Stake.us and the Legal Cloud Over the Industry
The pressure is not just legislative. Stake.us, the sweepstakes arm of the largest crypto casino in the world, is facing a federal class action in Ohio and enforcement attention in California. It is already blocked in more than a dozen states. When the biggest name in the space is fighting in court, every smaller operator has to weigh whether a borderline state is worth the exposure. That calculation is why exits like Indiana and Maine happen quickly once a law passes.
What This Means for Players
If you live in a state that has banned sweepstakes casinos, your account will be closed and your access cut off. The single most important move is to redeem any Sweeps Coins for prizes before the cutoff date, because balances can be frozen once a state is blocked. If you live anywhere else, nothing changes today, but the direction is clear.
- Check your state’s current status before you deposit or redeem
- Redeem Sweeps Coins early if a ban is pending where you live
- Keep records of purchases and redemptions in case an account closes
- Watch for repeat bills in states where a ban failed this year
For a fuller picture of where the model still works, see our guide to the best sweepstakes casinos and our breakdown of which states allow Chumba Casino.
The Bottom Line
Sweepstakes casinos are walking into the same regulatory squeeze that has hit every gray-market gambling model before them. Six states in five months is not a blip, it is a trend with momentum, and Louisiana’s anti-racketeering angle gives other states a tougher tool to copy. Expect more bans through the rest of 2026 and into 2027. The operators that survive will be the ones that pick their states carefully and treat compliance as the product, not an afterthought. For players, the rule is simple: know your state, and do not leave a balance sitting where a ban could lock it.

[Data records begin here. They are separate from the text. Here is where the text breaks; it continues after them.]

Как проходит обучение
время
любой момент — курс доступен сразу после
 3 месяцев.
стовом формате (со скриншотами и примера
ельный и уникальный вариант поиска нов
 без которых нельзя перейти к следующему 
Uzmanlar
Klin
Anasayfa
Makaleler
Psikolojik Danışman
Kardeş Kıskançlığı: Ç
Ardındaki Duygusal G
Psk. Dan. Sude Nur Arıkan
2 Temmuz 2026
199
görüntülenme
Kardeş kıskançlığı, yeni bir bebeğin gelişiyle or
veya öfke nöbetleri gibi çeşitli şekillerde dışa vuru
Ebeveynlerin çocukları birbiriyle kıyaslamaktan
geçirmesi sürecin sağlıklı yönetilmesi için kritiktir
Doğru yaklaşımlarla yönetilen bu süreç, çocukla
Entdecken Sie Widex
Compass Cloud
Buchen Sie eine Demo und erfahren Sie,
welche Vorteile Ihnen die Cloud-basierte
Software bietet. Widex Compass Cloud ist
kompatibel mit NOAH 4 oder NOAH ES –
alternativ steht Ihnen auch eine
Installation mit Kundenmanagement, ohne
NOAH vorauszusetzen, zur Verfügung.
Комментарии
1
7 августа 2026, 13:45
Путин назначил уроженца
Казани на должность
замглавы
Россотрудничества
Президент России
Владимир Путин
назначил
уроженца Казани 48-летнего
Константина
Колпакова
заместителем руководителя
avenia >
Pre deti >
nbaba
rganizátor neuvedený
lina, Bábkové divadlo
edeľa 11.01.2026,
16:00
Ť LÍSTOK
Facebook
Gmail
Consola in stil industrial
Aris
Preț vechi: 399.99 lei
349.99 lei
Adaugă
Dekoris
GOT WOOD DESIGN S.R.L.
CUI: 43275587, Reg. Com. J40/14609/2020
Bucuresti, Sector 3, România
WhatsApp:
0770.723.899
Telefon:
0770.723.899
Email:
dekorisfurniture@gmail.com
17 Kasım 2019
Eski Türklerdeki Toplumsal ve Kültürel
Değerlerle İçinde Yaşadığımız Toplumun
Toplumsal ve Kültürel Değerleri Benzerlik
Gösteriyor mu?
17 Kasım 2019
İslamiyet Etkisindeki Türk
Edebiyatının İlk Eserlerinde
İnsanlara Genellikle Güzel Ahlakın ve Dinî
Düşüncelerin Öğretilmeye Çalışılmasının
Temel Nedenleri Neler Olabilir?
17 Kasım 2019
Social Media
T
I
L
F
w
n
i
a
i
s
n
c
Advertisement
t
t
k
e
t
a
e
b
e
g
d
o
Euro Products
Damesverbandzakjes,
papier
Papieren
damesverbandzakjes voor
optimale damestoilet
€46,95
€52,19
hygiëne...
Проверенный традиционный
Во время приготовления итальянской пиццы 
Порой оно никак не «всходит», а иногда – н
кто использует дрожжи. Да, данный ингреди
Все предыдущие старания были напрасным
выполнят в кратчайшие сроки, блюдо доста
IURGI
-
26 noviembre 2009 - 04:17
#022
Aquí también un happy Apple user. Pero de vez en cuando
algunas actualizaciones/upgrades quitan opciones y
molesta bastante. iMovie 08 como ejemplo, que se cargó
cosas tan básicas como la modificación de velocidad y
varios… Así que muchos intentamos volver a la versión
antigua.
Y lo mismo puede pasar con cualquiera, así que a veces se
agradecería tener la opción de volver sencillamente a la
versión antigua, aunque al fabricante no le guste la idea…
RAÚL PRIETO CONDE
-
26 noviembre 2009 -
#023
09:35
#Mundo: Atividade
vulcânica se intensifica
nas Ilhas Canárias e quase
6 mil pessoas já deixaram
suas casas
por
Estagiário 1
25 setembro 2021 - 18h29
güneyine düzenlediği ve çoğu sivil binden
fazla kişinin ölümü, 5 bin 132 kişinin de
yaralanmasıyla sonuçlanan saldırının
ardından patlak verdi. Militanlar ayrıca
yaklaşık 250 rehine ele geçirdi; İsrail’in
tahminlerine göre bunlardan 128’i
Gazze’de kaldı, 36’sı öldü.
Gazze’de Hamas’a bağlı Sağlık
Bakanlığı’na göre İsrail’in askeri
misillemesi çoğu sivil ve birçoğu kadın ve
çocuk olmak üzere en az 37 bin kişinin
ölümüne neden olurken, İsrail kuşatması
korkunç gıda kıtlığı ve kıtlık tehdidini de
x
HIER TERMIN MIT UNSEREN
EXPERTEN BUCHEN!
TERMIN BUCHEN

Frequently Asked Questions
Which states have banned sweepstakes casinos in 2026?
Indiana, Maine, Oklahoma, Louisiana, and Tennessee are among six states that passed sweepstakes-banning measures in 2026. Indiana and Maine are already enforcing their bans, and operators exited both on June 2.
Can I still play sweepstakes casinos in 2026?
Yes, in most states. The 2026 bans cover a handful of states, and sweepstakes casinos remain legal in the majority. Always check your state’s current status before playing.
What happens to my account if my state bans sweepstakes casinos?
Operators block access and close accounts in banned states, sometimes immediately. Redeem any Sweeps Coins for prizes before the cutoff date, since balances can be frozen once a state is blocked.
Why are states banning sweepstakes casinos?
Lawmakers argue the Gold Coin and Sweeps Coin model is unlicensed online casino gambling that avoids gaming tax. Louisiana went further, folding sweepstakes gaming into its anti-racketeering law so prosecutors can pursue operators, processors, and affiliates.
Is Stake.us still legal?
Stake.us still operates in many states under the sweepstakes model, but it faces a federal class action in Ohio and enforcement pressure in California, and it is already blocked in more than a dozen states.
Did any sweepstakes bans fail in 2026?
Yes. Bills targeting sweepstakes casinos failed in Virginia, Florida, and Massachusetts after their legislative sessions expired without a vote.